Take recommender systems as an example. Algorithmic recommendations are ubiquitous in the online world, celebrated for providing roughly 30-80% of activity and yet criticized for restricting people’s information access in social media to “filter bubbles”. A natural question then is: How much do these systems actually cause this behavior, and how much of it is just correlational? My research shows that these claims overstate the causal effect: e-commerce recommendation engines such as Amazon’s account for less than 10% of the traffic, and recommendation systems that show friends’ activities in music, movies, or books, account for a tiny fraction of people’s overall activity in these domains.

Two central questions in my research are:

  • How do we correctly design algorithmic interventions, reason about generalizability, and plan for when they go wrong?
  • How do we design a new algorithmic intervention to have the desired effect?

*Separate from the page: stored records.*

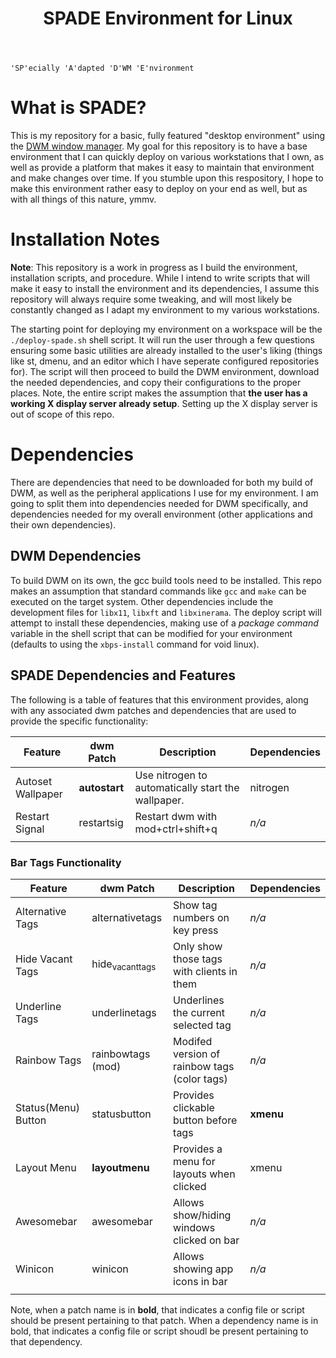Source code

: 
#+TITLE: SPADE Environment for Linux

: 'SP'ecially 'A'dapted 'D'WM 'E'nvironment

* What is SPADE?
This is my repository for a basic, fully featured "desktop environment" using
the [[https://dwm.suckless.org][DWM window manager]]. My goal for this repository is to have a base
environment that I can quickly deploy on various workstations that I own, as
well as provide a platform that makes it easy to maintain that environment and
make changes over time. If you stumble upon this respository, I hope to make
this environment rather easy to deploy on your end as well, but as with all
things of this nature, ymmv.

* Installation Notes
*Note*: This repository is a work in progress as I build the environment,
installation scripts, and procedure. While I intend to write scripts that will
make it easy to install the environment and its dependencies, I assume this
repository will always require some tweaking, and will most likely be constantly
changed as I adapt my environment to my various workstations.

The starting point for deploying my environment on a workspace will be the
~./deploy-spade.sh~ shell script. It will run the user through a few questions
ensuring some basic utilities are already installed to the user's liking (things
like st, dmenu, and an editor which I have seperate configured repositories for).
The script will then proceed to build the DWM environment, download the needed
dependencies, and copy their configurations to the proper places. Note, the entire
script makes the assumption that *the user has a working X display server already
setup*. Setting up the X display server is out of scope of this repo.

* Dependencies
There are dependencies that need to be downloaded for both my build of DWM, as
well as the peripheral applications I use for my environment. I am going to
split them into dependencies needed for DWM specifically, and dependencies needed
for my overall environment (other applications and their own dependencies).

** DWM Dependencies
To build DWM on its own, the gcc build tools need to be installed. This repo
makes an assumption that standard commands like ~gcc~ and ~make~ can be executed on
the target system. Other dependencies include the development files for ~libx11~,
~libxft~ and ~libxinerama~. The deploy script will attempt to install these dependencies,
making use of a /package command/ variable in the shell script that can be modified
for your environment (defaults to using the ~xbps-install~ command for void linux).

** SPADE Dependencies and Features
The following is a table of features that this environment provides, along with
any associated dwm patches and dependencies that are used to provide the specific
functionality:

| Feature           | dwm Patch  | Description                                        | Dependencies |
|-------------------+------------+----------------------------------------------------+--------------|
| Autoset Wallpaper | *autostart*  | Use nitrogen to automatically start the wallpaper. | nitrogen     |
| Restart Signal    | restartsig | Restart dwm with mod+ctrl+shift+q                  | /n/a/          |
|                   |            |                                                    |              |

*** Bar Tags Functionality
| Feature             | dwm Patch         | Description                                  | Dependencies |
|---------------------+-------------------+----------------------------------------------+--------------|
| Alternative Tags    | alternativetags   | Show tag numbers on key press                | /n/a/          |
| Hide Vacant Tags    | hide_vacant_tags  | Only show those tags with clients in them    | /n/a/          |
| Underline Tags      | underlinetags     | Underlines the current selected tag          | /n/a/          |
| Rainbow Tags        | rainbowtags (mod) | Modifed version of rainbow tags (color tags) | /n/a/          |
| Status(Menu) Button | statusbutton      | Provides clickable button before tags        | *xmenu*        |
| Layout Menu         | *layoutmenu*        | Provides a menu for layouts when clicked     | xmenu        |
| Awesomebar          | awesomebar        | Allows show/hiding windows clicked on bar    | /n/a/          |
| Winicon             | winicon           | Allows showing app icons in bar              | /n/a/          |
|                     |                   |                                              |              |

Note, when a patch name is in *bold*, that indicates a config file or script should be present pertaining
to that patch. When a dependency name is in bold, that indicates a config file or script shoudl be present
pertaining to that dependency.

Most of my current work is on the first question, where I build on causal inference literature and develop methods that require minimal assumptions to estimate a causal effect. The second one is harder, and I look forward to a future where we can predict causal effect of an algorithmic intervention (e.g., routing supporters on a mental health support forum). While there are ongoing efforts in machine learning and statistics to optimize algorithmic interventions through better evaluation criteria or data collection, a purely algorithmic approach just scratches the surface of what is really a sociological problem—the role of algorithms embedded with human decision-making in a societal context. Put differently, the fundamental problem remains a causal one with interacting effects of between societal context, algorithms and individuals.

At Microsoft Research, I work on these problems with an amazing set of colleagues from the Machine Learning and AI and the Technology and Empowerment groups.